The procedure room is basically just a flat platform surrounded by computers and weird scannery things. The check my last name and birth date about four times to confirm that we're all on the same page about who I am, and then they have me lie back on the platform. The technician swings one of the pods over my chest and tells me that if I look to my left I can see what they're seeing. 

It's amazing how entertaining it is to watch your insides doing their thing. You can see my heart beating in the lower right corner of the screen, and as I breath you can see the blood vessels sliding underneath the ribs while the ribs expand. So, of course, I start holding my breath, and then taking deep breaths, trying to see what I can influence. I take my entertainment where I can find it.

But quickly the screen stops moving, as the monitor holds the final frame when the scanner turns off. The scanner is basically just a big digital x-ray, and so to avoid microwaving me, they only turn it on when they're actively trying to see something. It goes on and off about twenty or so times during what couldn't have been more than a ten minute procedure.

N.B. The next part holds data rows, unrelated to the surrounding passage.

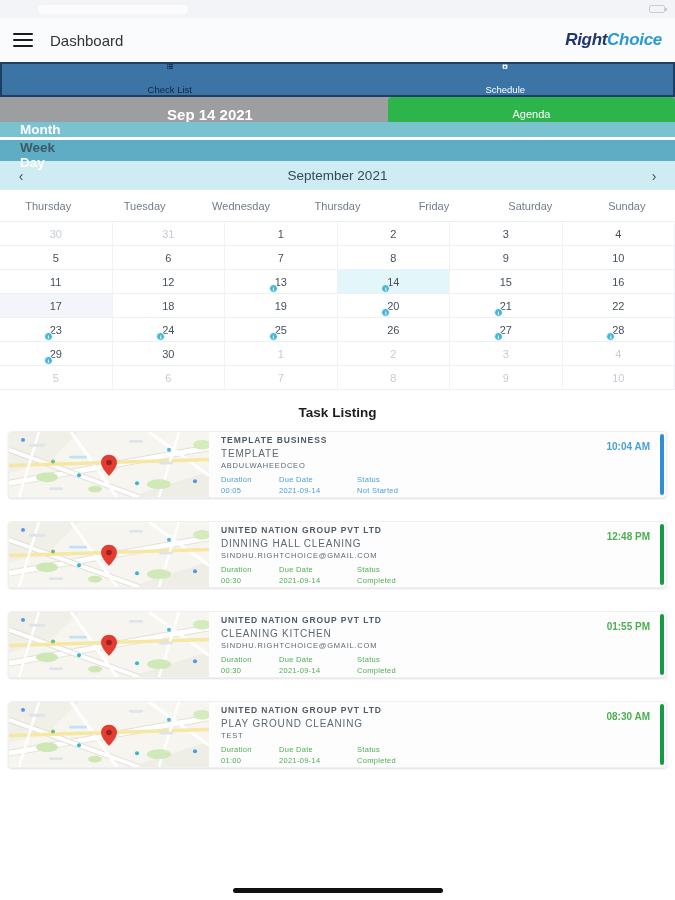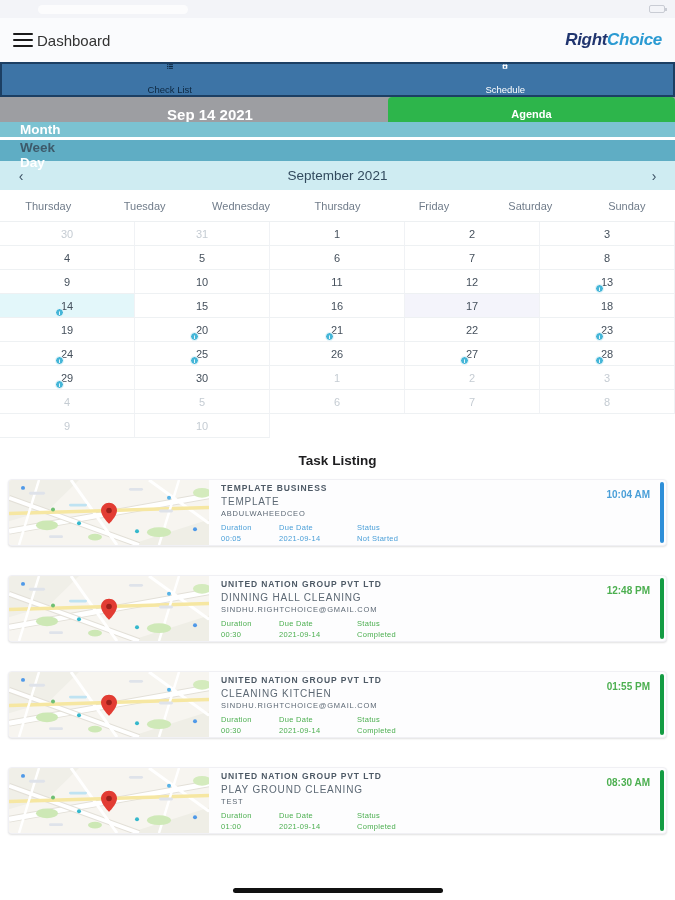--- a/index.html
+++ b/index.html
@@ -18,7 +18,7 @@
   .appheader { height:44px; background:#fafbfd; display:flex; align-items:center; padding:0 13px; }
   .hamburger { width:20px; display:flex; flex-direction:column; gap:3.5px; cursor:pointer; }
   .hamburger span { display:block; height:2.6px; background:#1a1a1a; border-radius:1px; }
-  .page-title { font-size:15px; color:#333; margin-left:4px; }
+  .page-title { font-size:15px; color:#333; margin-left:17px; }
   .logo { margin-left:auto; font-style:italic; font-weight:bold; font-size:17px; letter-spacing:-0.3px; }
   .logo .lg1 { color:#20356f; } .logo .lg2 { color:#2a9ad2; }
   

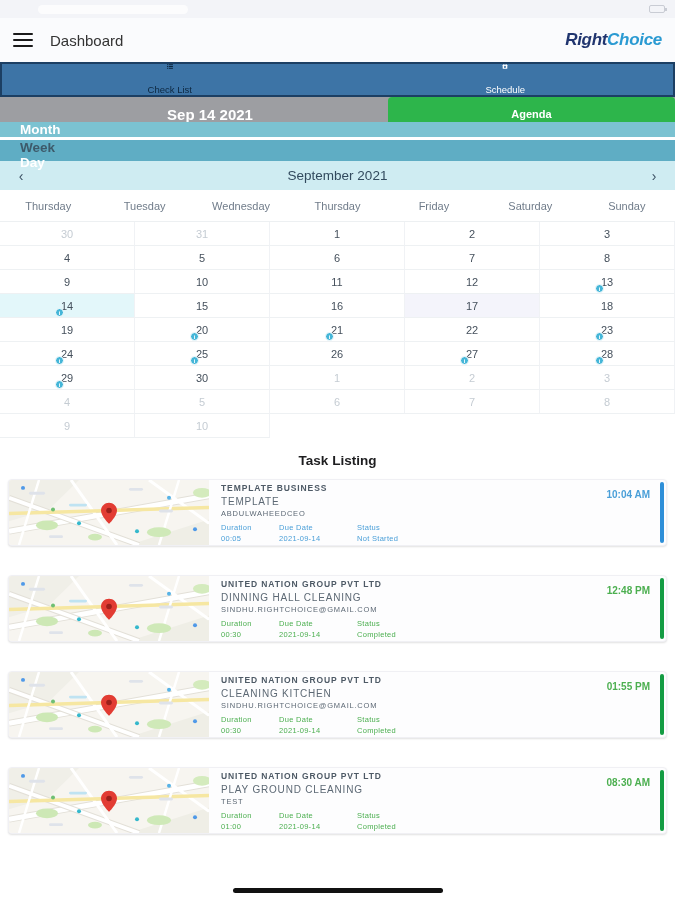--- a/index.html
+++ b/index.html
@@ -32,7 +32,7 @@
   .date-box { flex:0 0 356px; display:flex; align-items:center; justify-content:center;
     color:#fff; font-weight:bold; font-size:15px; }
   .agenda-btn { flex:1; background:#2db54b; border:none; border-radius:4px; color:#fff;
-    font-weight:bold; font-size:11px; font-family:inherit; cursor:pointer; }
+    font-weight:normal; font-size:11px; font-family:inherit; cursor:pointer; }
   
   .view-tabs { height:30px; background:#5fadc4; display:flex; justify-content:center;flex-direction:column; }
   .view-tab { padding:0 20px; display:flex; align-items:center; color:#fff; font-size:13.5px;

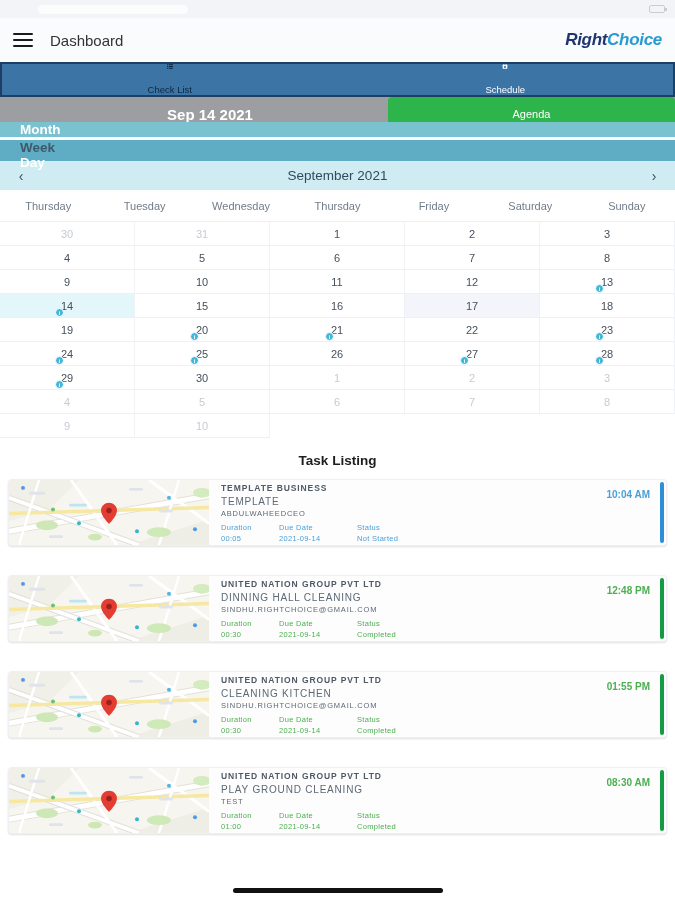--- a/index.html
+++ b/index.html
@@ -47,7 +47,7 @@
   .dow-row { height:32px; display:grid; grid-template-columns:repeat(7,1fr); align-items:center;
     background:#fff; border-bottom:1px solid #edf0f2; }
   .dow { text-align:center; font-size:11px; color:#707c8a; }
-  .cal-grid { display:grid; grid-template-columns:repeat(5,1fr); grid-auto-rows:24px; background:#fff; }
+  .cal-grid { display:grid; grid-template-columns:repeat(6,1fr); grid-auto-rows:24px; background:#fff; }
   .day-cell { position:relative; display:flex; align-items:center; justify-content:center;
     font-size:11px; color:#45505c; border-right:1px solid #f0f2f5; border-bottom:1px solid #eef1f3; cursor:pointer; }
   .day-cell.muted { color:#c5ccd3; }

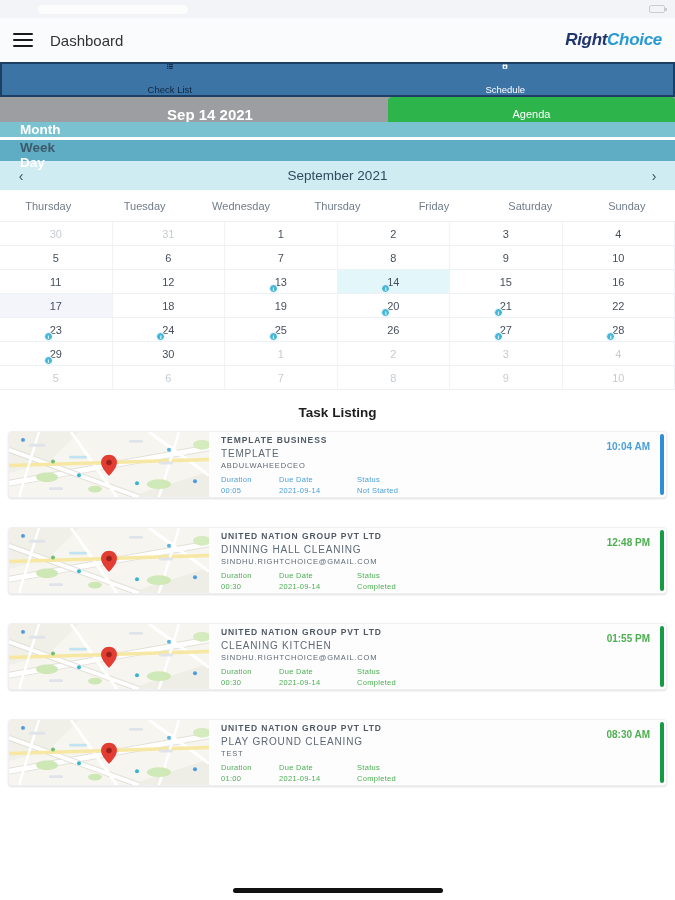--- a/index.html
+++ b/index.html
@@ -58,7 +58,7 @@
     line-height:8px; text-align:center; font-weight:bold; }
   
   .task-title { margin:15px 0 11px; text-align:center; font-size:13.5px; font-weight:bold; color:#1d1d1f; }
-  .task-list { padding:0 8px; display:flex; flex-direction:column; gap:29px; }
+  .task-list { padding:0 8px; display:flex; flex-direction:column; gap:23px; }
   .task-card { height:67px; background:#fdfdfe; border:1px solid #f0f0f4; border-radius:4px;
     box-shadow:0 1px 2px rgba(0,0,0,.12); display:flex; position:relative; overflow:hidden; cursor:pointer; }
   .task-map { width:200px; height:100%; flex:none; }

After thirty seconds or so, the screen reactivates and zooms in on my port, which is a heart-shaped blob at the top of my lung, with a tube coming off it that runs up toward my neck and then down toward my heart, and what looks like a bent nail (the needle) sitting on top of it. The scanner stays on and the doc starts pushing contrast agent. 

It basically looks like squid ink, and I can see it come out of the needle, splash and pool against the bottom of the port, and then ooze through the port and accumulate underneath it. I don't need to hear the conversation to know that this is not what's supposed to be happening.

So the scanner turns off, and the doctor and the nurse have a discussion about whether the nurse accessed the port properly. It's decided she didn't. So the doctor asks me if I used numbing cream before I came in and when I explain that it was at home and I came from work, she says, "Sorry. This is going to hurt."

She's not wrong. I'm not exactly sure what she was doing, but it is not a small needle and I would swear it went in more than once.

In any case, now the doctor's placed the needle correctly and so we're ready to try again. This time, the squid ink hits the port, fills the central cavity, and then starts ballooning out in little clouds that float around the port. Ink never gets near the opening of the tube. 

I think it's fair to say that at this point everyone in the room is in complete agreement: the port is shot, and needs to be replaced. 

But I'm probably the only one lying there wondering how long it's been that way, and did they, by chance, pump my chest cavity full of Avastin at my last infusion. Admittedly, it's unlikely -- between the Avastin and the saline, I would've swelled up like a balloon -- but it's hard not to wonder a little bit. 

The other thought that occurs to me is that it could've been worse. It could've been a pacemaker that failed...


* Have you ever noticed that it's almost impossible to get a medical procedure done at location B without negative commentary on whatever was previously done at location A? Dentists are the worst. If you're lucky, you're just told that all your crowns and fillings weren't done the way the new dentist would do it, but they'll suffice; if you're unlucky, you're told that everything you ever had done previously needs to redone.